Personally, I know nothing about romance novels or fanfic (NB: I am an old). I couldn’t keep track of who was talking, either, because although I was in the 10th row the set up of Bee-Oh made it literally impossible to see anyone at the front. For a while I kept standing up from my seat, trying to figure out 'Was that Katie? Julie? Alexis?'

But the conversation was so warm and engaging, eventually the difficulties didn’t seem to matter. I listened to authors talk about things like Raffy’s Smut Vault, one of the earliest sites for online romance fanfic, “doing the work so the rest of us could survive;” watching The X-Files as a kid, wondering whether Mulder and Scully had almost kissed and then dialing up AOL to find a page on Geocities where there were others who thought the same; the elf in Baldur’s Gate 3 “who has man pain and I think I can fix him,” or the very particular way that people laughed when the term “Omegaverse” was mentioned. (Wow, the things I learned about that!) We might be trapped in an underground dentist’s office, but somehow it felt like we were all at a wine bar having a great time.

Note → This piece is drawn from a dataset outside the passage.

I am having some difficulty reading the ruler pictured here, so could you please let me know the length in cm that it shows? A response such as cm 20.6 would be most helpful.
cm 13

At one point the conversation turned to “filing the serial numbers,” which I learned is a pejorative way that some people describe the act of turning fanfic into original fiction. The argument is, the fiction that such writers create is really just other people’s work with the names changed—an interpretation that rankled the panel. “You’re not getting rid of something on the surface” when you turn fanfic into a novel, one author said, “you are going to the root and finding what you love about what you wrote, what spoke to you and not only that but what spoke to all of your readers.”

“Essentially it’s the first draft of a novel that you published in a different way,” said another, “and you will be revising it many, many, many times.”

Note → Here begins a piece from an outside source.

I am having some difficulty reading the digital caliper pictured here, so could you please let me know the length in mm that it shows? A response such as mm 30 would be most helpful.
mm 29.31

As they talked the topic shifted from the criticism to what’s behind it, the long history of disrespect for fanfic and for its readers. One writer talked about being in her 20s and learning she wasn’t supposed to reveal that she had ever done fanfiction. It’s treated as “this dirty little secret,” she said. “If you wanted to be a published author, a ‘serious’ author, you did not say that you ever wrote fanfic.”

“Fanfic was my first experience with receiving critique, it was my first experience having beta writers, writing really long stories,” she recalled. “Why can’t you say that you have all of this experience?”

Someone else pointed out that the overwhelming majority of fanfic writers and readers are women. “It’s so funny,” she mused ironically, “how that space is also not given credit.”

As she spoke someone in the audience left the room. As soon as the doors opened to the hallway, we were all blasted with the sounds of younger men shouting at their friend Josh. Unsurprisingly, Bee-Oh seemed to suck in and magnify their yelling.

As the panel got closer and audience members moved on to their next events to its conclusion this kept happening. And I found myself thinking that our situation in some ways captured the experience of these writers and their fans, that sense of being disrespected, pushed to the margins and trampled on.

But in the end I couldn’t quite make that interpretation work. Because no matter how bad the setting was or how obnoxious Josh and his boyfriends were, the panelists never seemed phased by any of it. They just kept talking and laughing and enjoying one’s another company.

I wanted to see the fanfic community as a delicate gem, but in fact it was more like the brilliant little wildflowers that you discover on a walk. Rather than pondering how they’re able to survive, they make you wonder what other beauty might be out there waiting for you, if you just stopped to look around. And they leave you feeling grateful that you came.